> [Transcribed page text]:

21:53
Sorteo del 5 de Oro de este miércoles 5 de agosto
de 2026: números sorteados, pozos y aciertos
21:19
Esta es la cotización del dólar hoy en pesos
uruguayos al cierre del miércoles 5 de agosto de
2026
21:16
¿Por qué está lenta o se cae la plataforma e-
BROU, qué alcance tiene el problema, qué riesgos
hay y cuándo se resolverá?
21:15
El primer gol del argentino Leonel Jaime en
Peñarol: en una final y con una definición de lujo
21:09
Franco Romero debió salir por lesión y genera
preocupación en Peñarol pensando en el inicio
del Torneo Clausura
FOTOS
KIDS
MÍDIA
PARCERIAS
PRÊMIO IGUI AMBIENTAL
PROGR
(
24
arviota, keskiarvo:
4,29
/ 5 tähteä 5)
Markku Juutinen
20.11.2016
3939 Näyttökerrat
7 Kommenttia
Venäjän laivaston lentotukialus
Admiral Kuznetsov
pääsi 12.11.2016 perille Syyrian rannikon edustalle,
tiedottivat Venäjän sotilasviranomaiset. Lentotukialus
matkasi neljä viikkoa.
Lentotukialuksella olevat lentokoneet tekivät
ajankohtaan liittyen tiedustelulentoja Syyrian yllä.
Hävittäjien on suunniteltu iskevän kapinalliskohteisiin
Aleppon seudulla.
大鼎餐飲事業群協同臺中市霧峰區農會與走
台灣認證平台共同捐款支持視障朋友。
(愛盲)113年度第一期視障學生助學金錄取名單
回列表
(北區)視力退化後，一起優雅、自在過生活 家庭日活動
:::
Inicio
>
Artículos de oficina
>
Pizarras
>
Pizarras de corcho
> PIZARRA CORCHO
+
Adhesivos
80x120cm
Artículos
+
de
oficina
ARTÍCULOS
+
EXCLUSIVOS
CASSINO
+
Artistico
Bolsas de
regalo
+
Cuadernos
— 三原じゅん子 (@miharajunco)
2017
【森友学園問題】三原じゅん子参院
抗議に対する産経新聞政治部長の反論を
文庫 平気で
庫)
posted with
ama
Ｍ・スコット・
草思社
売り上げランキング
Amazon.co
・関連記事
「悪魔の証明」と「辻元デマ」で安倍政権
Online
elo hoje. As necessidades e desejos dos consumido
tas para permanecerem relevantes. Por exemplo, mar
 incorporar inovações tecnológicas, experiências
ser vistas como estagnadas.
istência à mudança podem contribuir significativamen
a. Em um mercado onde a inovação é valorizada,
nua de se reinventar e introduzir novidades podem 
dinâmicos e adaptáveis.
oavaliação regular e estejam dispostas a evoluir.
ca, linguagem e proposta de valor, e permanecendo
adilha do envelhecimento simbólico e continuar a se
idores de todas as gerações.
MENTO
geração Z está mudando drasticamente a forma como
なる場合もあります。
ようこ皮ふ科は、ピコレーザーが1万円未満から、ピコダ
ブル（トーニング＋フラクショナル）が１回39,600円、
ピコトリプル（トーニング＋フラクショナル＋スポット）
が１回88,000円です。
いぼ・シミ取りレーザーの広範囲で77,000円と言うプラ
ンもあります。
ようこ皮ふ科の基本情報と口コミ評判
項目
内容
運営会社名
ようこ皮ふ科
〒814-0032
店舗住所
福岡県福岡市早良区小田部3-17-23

> [PROBLEM REQUIREMENTS]: Quote the records from their beginning through the line containing "Peñarol: en una", including that line.

> [EXERCISE RESPONSE]:
21:53
Sorteo del 5 de Oro de este miércoles 5 de agosto
de 2026: números sorteados, pozos y aciertos
21:19
Esta es la cotización del dólar hoy en pesos
uruguayos al cierre del miércoles 5 de agosto de
2026
21:16
¿Por qué está lenta o se cae la plataforma e-
BROU, qué alcance tiene el problema, qué riesgos
hay y cuándo se resolverá?
21:15
El primer gol del argentino Leonel Jaime en
Peñarol: en una final y con una definición de lujo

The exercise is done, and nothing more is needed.